Having it there but tagged is halfway towards being able to use it to filter them out. Not having it means that when you merge it with another set that you're not going to be able to remove the porn.
And it also allows you to use it as a training set for classifiers.
"And it also allows you to use it as a training set for classifiers."
One could imagine a project on Common Crawl which auto-generated a list of slang terms for porny things by creating a list of n-grams from the words used in documents tagged as porn.
Graue
I am from Common Crawl. We don't filter for porn. A corpus of web data needs to include porn or it wouldn't be a representative sample of the web ;) We do want to enrich our sample of the web with high-value sites and that is where the blekko data will be so incredibly valuable.
I really appreciate your mention of LGBT and sexual health sites being collateral damage - we need to draw more attention to that problem. I would love to see someone work with Common Crawl to improve methods of distinguishing.
Lisa
This is going to be invaluable for information retrieval researchers.
Google, MSR, and Yahoo! have an edge on research over universities because of the large amount of data they collect from the users; all the other institutions are left with either small-size benchmark datasets or synthetic data, which are usually not representative of the actual usage scenarios. I myself had to synthetize a query log from the Wikipedia request logs to test some of my data structures on large-scale data.
I expect to see a huge number of papers which will use these data in their experiments in the immediate future. Thanks, Blekko!
I don't intend to downplay the contribution, having a large collection of spam/porn classified web docs is still a very nice thing to have for researchers.
This is our first donation. We have a lot more we plan on giving, but for user queries, for example, the privacy issues are a lot more difficult to work through. We have no interest in being the next privacy scandal.
I am part of Common Crawl and I just wanted to say that we are super excited about blekko's donation! This is yet another demonstration how much blekko values openness and transparency.
I was at the open data meetup in Mozilla where Common Crawl presented and Blekko's CTO was present. Little did I know that great stuff like this was in the making.
Common Crawl has a really neat mission, as there isn't a whole lot of free and open data out in the world right now and they're trying to change that. With this donation it looks like their commons will be augmented with some great stuff and that can only mean awesome things.
I've tried Blekko a couple of times, and thought they were okay, but I don't find them so much better than Google to make me switch.
I'm curious, how Blekko can stay in business? Do they get enough traffic and revenue from ads, etc, to maintain some sort of positive cash flow, or are they simply burning through cash from investors?

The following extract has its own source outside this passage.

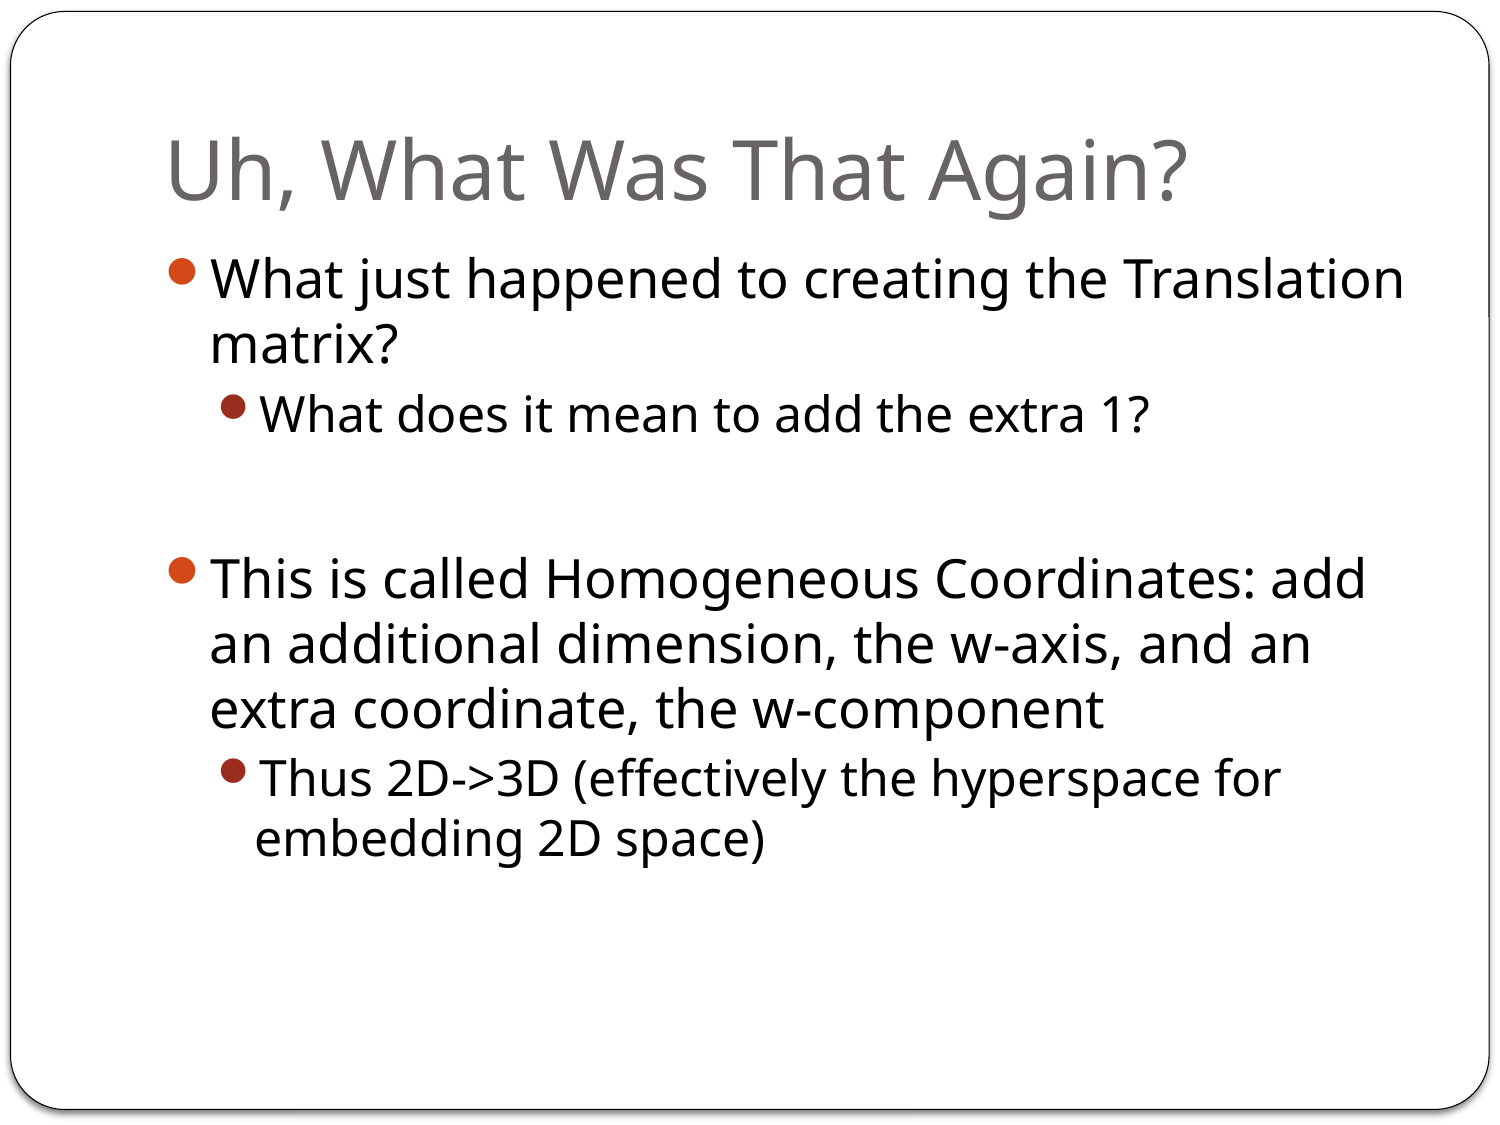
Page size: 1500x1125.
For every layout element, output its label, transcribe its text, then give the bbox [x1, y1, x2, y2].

list What just happened to creating the Translation matrix? What does it mean to add the extra 1? This is called Homogeneous Coordinates: add an additional dimension, the w-axis, and an extra coordinate, the w-component Thus 2D->3D (effectively the hyperspace for embedding 2D space) [150, 237, 1425, 988]
title Uh, What Was That Again? [150, 45, 1425, 233]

For me, blekko doesn't have to be "so much better" to make me use it over Google, it just has to be just as good or slightly better because I respect and support blekko's philosophy. If two products were of equal quality, wouldn't you rather use the one made by a company that shares your values?
Google has had years to tweak and tune things. I think it is practically impossible for anyone to match them, let alone surpass them in index quality.
Google needs to open its index and create a search market place. There are millions of domain/location specific apps that can be built around that index.
If only certain other companies weren't so precious about their publicly derived data. Fabulous donation.